When history calls

Firsts are fascinating, especially when Otago leads the way, and usually a telephone call between Milton and Dunedin on February 2, 1878, is regarded as the first in New Zealand.

Dunedin telegraph office employee Alois Lubecki organised this call on instructions from his boss, Charles Lemon (whose telegraph poles and cross-bars with their dozens of wires were soon called "Lemon trees").

But earlier, such was the telephone mania caused by regular reports of overseas progress during the previous year (by November 1877, New York was proudly proclaiming it had five telephones in operation), New Zealanders were desperate not to be left behind.

So began a series of first telephone calls, with Otago leading the charge.

The patrons at the Otago Agricultural and Pastoral Association show in late November 1877 flocked to see "the newly-invented telephone", which the Otago Witness observed "was being used by a number of persons to carry on conversations when at considerable distance from one another".

This surely would have been New Zealand's first demonstration of the telephone? But in its next issue, the newspaper toned down the excitement by explaining, "The telephone instruments themselves are very simple, consisting of two wooden tubes, one of which is placed at the mouth, the other at the ear".

A few weeks later, on January 15, 1878, Lawrence made a bid for a place in the telephonic sun.

Local watchmaker George Humphrey invited the Tuapeka Times to witness his new marvel, which the reporter described as "a wonderful contrivance".

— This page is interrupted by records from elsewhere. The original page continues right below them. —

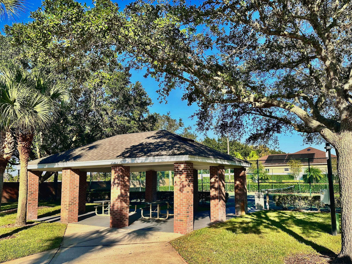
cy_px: 143
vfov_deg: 49.7
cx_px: 193
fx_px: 285
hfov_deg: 63.3
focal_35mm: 28
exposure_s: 1/2660
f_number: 1.78
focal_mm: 6.86
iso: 80
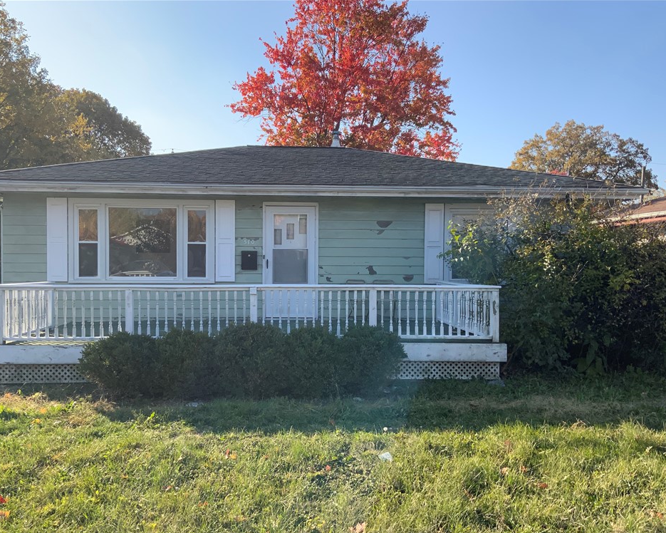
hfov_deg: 57.1
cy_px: 273
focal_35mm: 31
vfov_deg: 47.1
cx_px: 311
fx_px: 611
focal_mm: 3
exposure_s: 1/997
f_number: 1.8
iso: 16
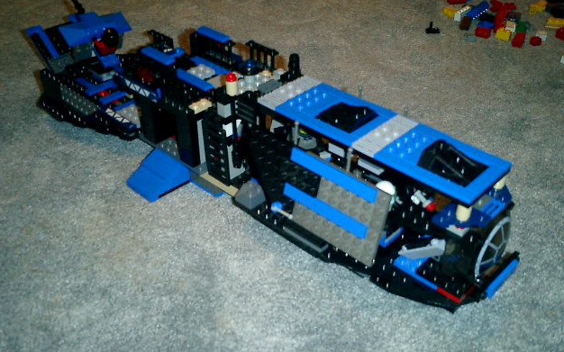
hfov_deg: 50.4
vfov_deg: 32.7
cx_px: 277
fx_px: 599
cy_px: 192
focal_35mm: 39
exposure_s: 1/30
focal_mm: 7.5
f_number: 3.2
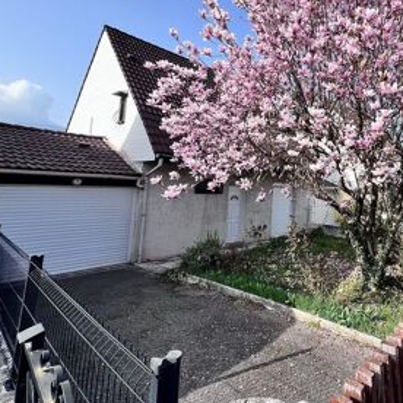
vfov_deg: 73.9
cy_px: 159
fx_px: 263
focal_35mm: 20
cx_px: 308
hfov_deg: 69.3
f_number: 1.8
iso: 32
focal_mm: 1.57
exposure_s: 1/827
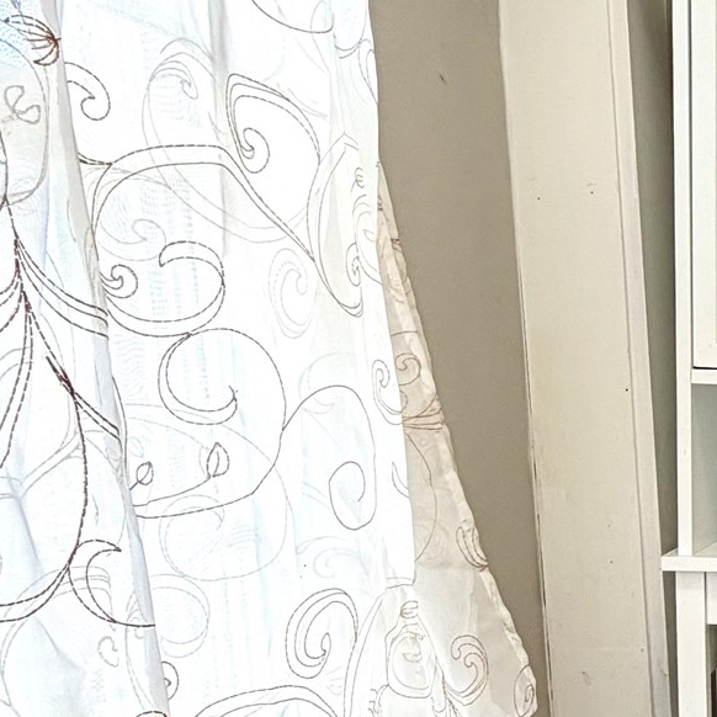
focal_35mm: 49
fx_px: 1148
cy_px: 563
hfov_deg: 27.6
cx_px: 979
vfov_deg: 33.8
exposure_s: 1/120
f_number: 2.2
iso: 125
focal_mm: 2.22
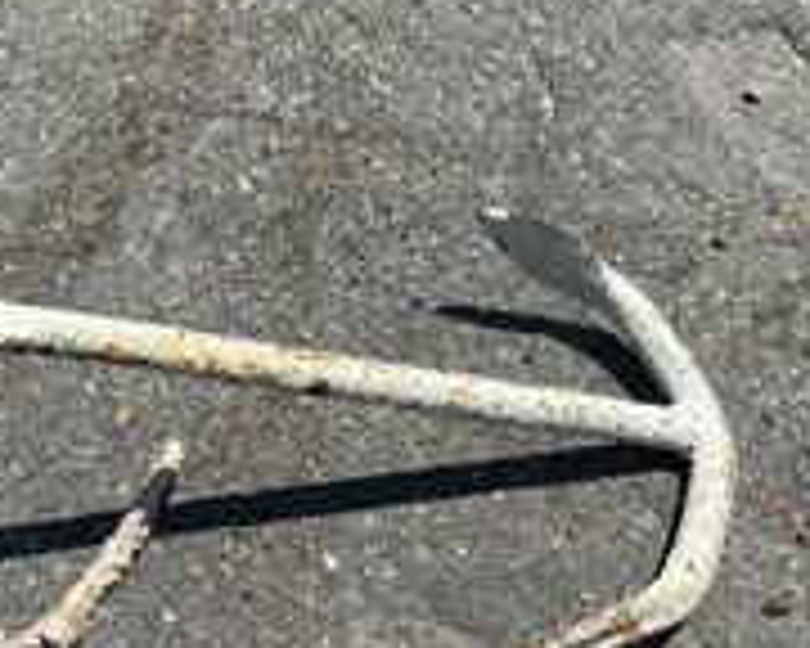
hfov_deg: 34.2
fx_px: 1295
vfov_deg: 28.0
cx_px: 236
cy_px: 407
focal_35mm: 54
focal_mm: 3
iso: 16
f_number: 1.8
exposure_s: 1/2141
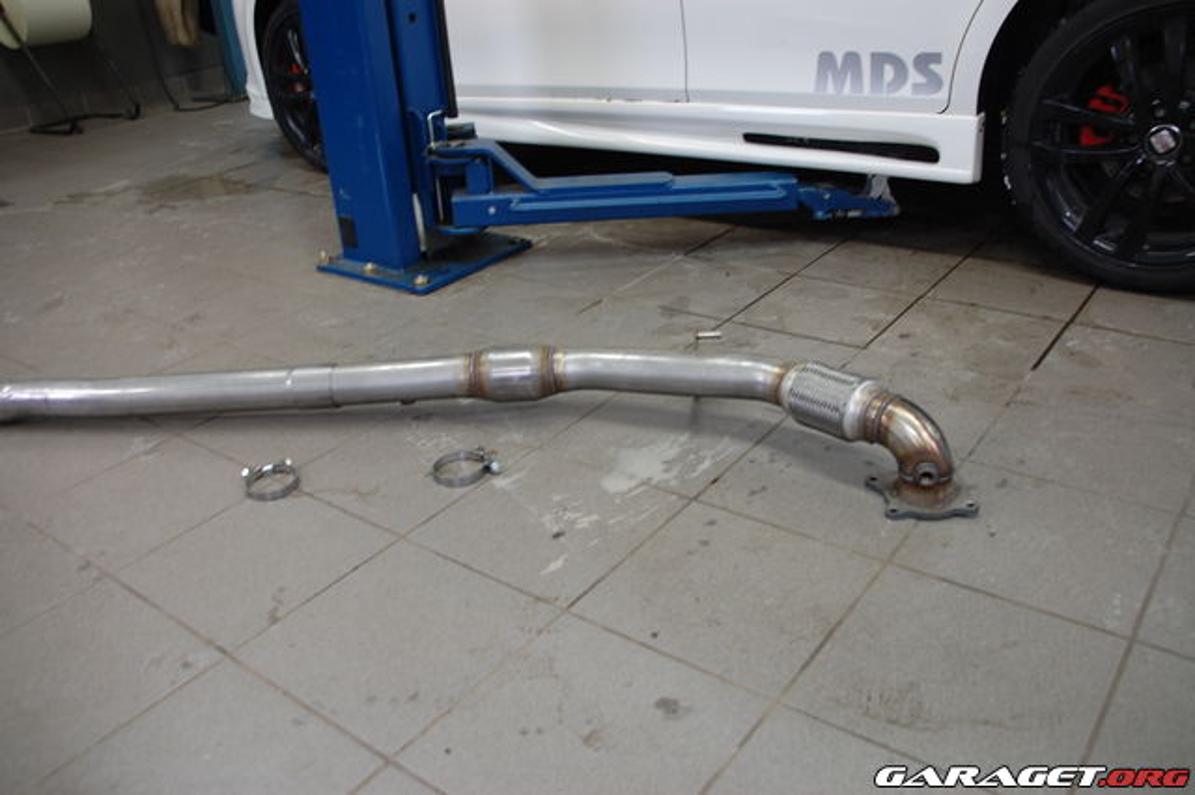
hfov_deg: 67.4
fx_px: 896
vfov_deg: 47.9
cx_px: 598
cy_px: 398
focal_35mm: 27
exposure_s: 1/20
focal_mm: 18
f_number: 4.5
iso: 200
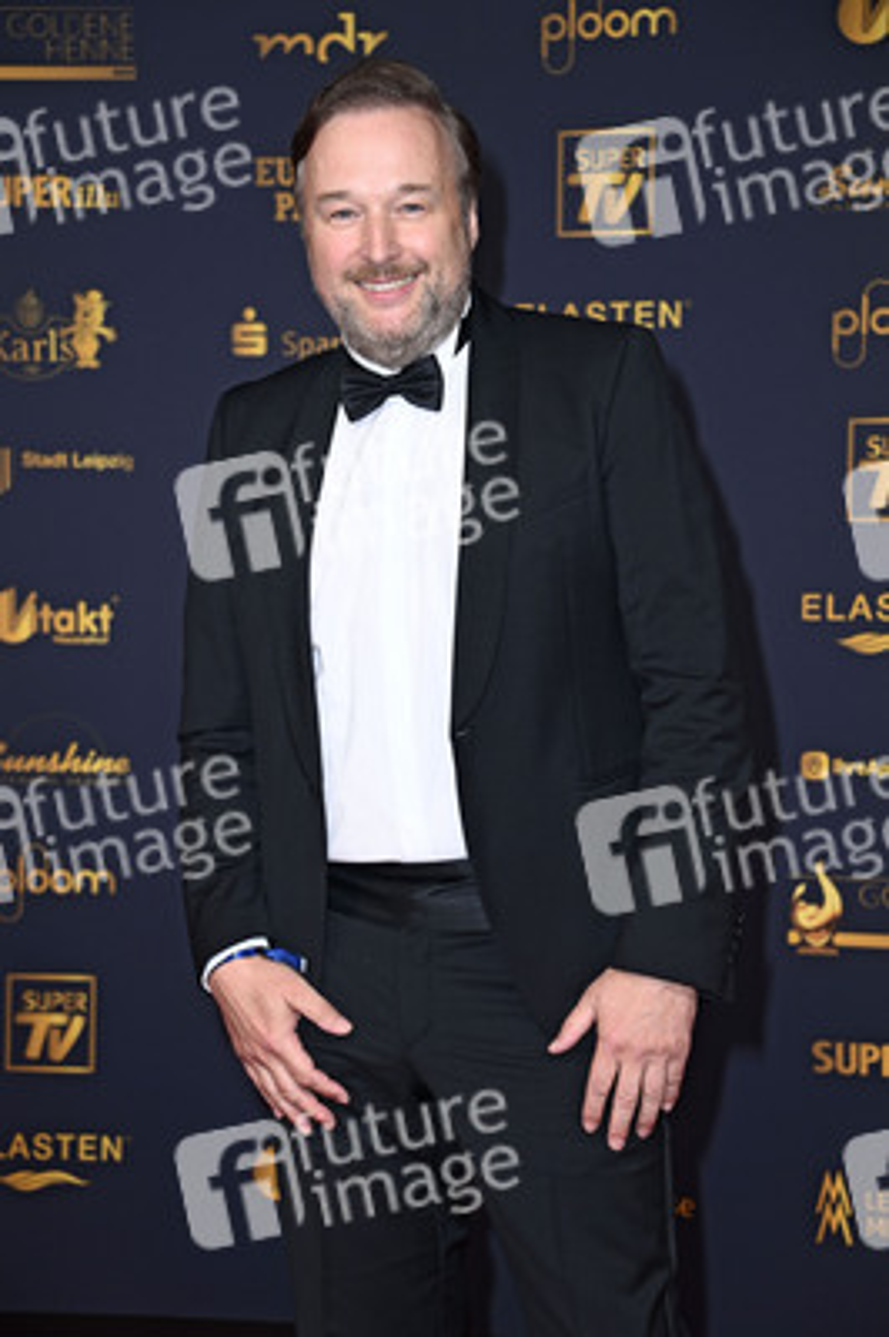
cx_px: 444
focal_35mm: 90
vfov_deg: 22.6
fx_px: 3339
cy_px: 668
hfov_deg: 15.2
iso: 640
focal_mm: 90
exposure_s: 1/250
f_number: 5.6
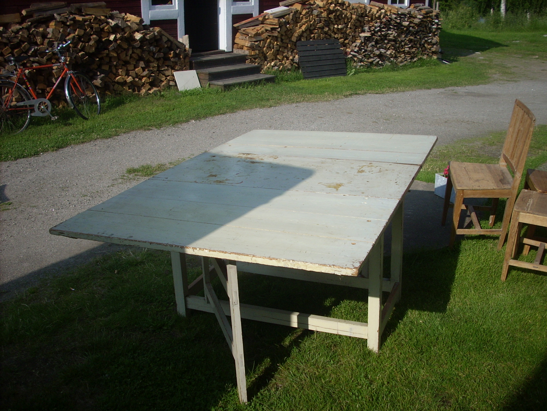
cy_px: 206
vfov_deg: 38.7
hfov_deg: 50.1
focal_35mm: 37
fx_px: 585
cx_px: 274
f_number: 5.6
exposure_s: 1/310
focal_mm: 6.2
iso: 64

Humphrey had used two mustard boxes with the lids and bottoms removed.

He had stretched thin parchment or sheepskin over the bottom of each box and connected them with cotton thread, "leaving the other end open for speaking through".

Those assembled were amazed to be able to talk and sing to each other through this contraption at a distance of 70ft (21m), although Humphrey claimed it worked at up to 80 yards (73m).

"Mr Humphrey put one of his little girls at one end, who sang Pop Goes the Weasel. The effect was astounding.

She was out in the back yard, while several persons were listening at the other end in the shop, and the melody was as clear and the words as distinct as if she had been in the same room.

"The public excitement over these "telephones" is hard to understand as reports from America and elsewhere were describing primitive but "real" telephones.

Not to be outdone by the country cousins in Lawrence, Dunedin was still in the fray and it was reported that "there has been quite a mania for telephones in the city.

Small boys take delight in manufacturing the `telegraph superseder' with empty pill boxes and cotton".

But was there any practical use for this new toy? The Dunedin printing firm of Fergusson and Mitchell is credited in some books with "the first use of a telephone in New Zealand".

In fact, it had simply copied the small boys and the Lawrence jeweller.

On January 25, 1878, the firm linked its office on one side of Princes St with its workshop on the other using two small ink tins joined by thread stretched across the street.

Then came the "proper" pioneering call between Dunedin and Milton.

For this experiment, a Dunedin "mechanician", Charles Henry (who went on to found an electrical engineering business in Princes St in 1882), made a "transceiver" (a combined telephone receiver and transmitter) based on information acquired from reading the Scientific American.

Not only was the call successful but it thrust Mr Henry into the limelight as, when his apparatus was set up in the Athenaeum, the hall was "thronged with persons eager to send and receive messages, and by means of resistance coils communication was established to a distance equal to close on 100 miles".

Around Roxburgh they will tell you that John Cargill, of Teviot Station, made New Zealand's first telephone call "sometime in 1877 when the postmaster's daughter called Cargill on the telephone" using a couple of instruments Alexander Graham Bell had given him.

The experts have not upheld this claim and at least one suggests Cargill used a Charles Henry machine, but some time after the historic Milton-Dunedin call.

After the Milton call - "not only could the words spoken at either end be clearly heard, but the difference in the tone of voices was easily distinguished.

The rapidity with which the questions were answered was simply marvellous" - the telephone took off and within weeks calls were being made around the Dunedin suburbs.

By March, a link-up was made from Christchurch to Dunedin and Cromwell.

Now, 130 years on, it looks as though the telephone may well be here to stay, including, sadly, its use by those clowns who ring you at dinner time to try to sell you something. - Jim Sullivan 

- Jim Sullivan is a Dunedin historian.